Task goal:
Please put everything from the line containing "What if two" down to the end of the records into a Markdown table with the columns Number and Text, one line per row, leaving out blank lines.

━━━━━━━━━━━━━━━━━━━━━━━━━━━━━━

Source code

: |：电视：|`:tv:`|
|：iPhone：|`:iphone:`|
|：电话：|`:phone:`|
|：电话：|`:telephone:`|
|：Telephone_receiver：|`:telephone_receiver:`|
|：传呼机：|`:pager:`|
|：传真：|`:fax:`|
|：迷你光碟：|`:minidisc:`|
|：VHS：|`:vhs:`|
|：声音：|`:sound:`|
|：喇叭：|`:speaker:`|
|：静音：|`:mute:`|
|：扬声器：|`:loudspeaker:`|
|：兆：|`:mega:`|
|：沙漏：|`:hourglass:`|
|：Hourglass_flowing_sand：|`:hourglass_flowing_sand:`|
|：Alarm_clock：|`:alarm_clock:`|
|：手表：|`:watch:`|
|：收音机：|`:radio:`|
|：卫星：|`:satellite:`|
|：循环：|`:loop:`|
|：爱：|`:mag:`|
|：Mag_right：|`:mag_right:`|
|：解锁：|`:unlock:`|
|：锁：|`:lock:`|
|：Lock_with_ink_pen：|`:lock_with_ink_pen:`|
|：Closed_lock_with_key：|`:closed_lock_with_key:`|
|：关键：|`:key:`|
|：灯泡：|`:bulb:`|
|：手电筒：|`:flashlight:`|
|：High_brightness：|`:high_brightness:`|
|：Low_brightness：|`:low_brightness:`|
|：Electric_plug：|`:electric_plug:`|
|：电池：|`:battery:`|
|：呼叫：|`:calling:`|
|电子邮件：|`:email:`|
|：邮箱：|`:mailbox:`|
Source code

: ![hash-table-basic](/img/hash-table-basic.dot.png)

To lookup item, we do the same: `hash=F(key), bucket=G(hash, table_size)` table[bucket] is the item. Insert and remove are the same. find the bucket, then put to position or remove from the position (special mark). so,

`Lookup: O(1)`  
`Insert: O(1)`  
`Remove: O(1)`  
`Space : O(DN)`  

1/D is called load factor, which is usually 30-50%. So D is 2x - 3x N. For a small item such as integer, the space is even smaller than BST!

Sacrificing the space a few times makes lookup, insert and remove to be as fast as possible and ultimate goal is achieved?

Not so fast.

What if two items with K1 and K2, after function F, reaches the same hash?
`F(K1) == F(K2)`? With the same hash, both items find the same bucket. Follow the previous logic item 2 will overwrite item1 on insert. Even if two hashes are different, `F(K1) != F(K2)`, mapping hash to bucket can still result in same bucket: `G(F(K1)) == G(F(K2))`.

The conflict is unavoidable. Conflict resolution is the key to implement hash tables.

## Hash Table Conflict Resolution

━━━━━━━━━━━━━━━━━━━━━━━━━━━━━━

Exercise result:
| Number | Text |
|---|---|
| 1 | What if two items with K1 and K2, after function F, reaches the same hash? |
| 2 | `F(K1) == F(K2)`? With the same hash, both items find the same bucket. Follow the previous logic item 2 will overwrite item1 on insert. Even if two hashes are different, `F(K1) != F(K2)`, mapping hash to bucket can still result in same bucket: `G(F(K1)) == G(F(K2))`. |
| 3 | The conflict is unavoidable. Conflict resolution is the key to implement hash tables. |
| 4 | ## Hash Table Conflict Resolution |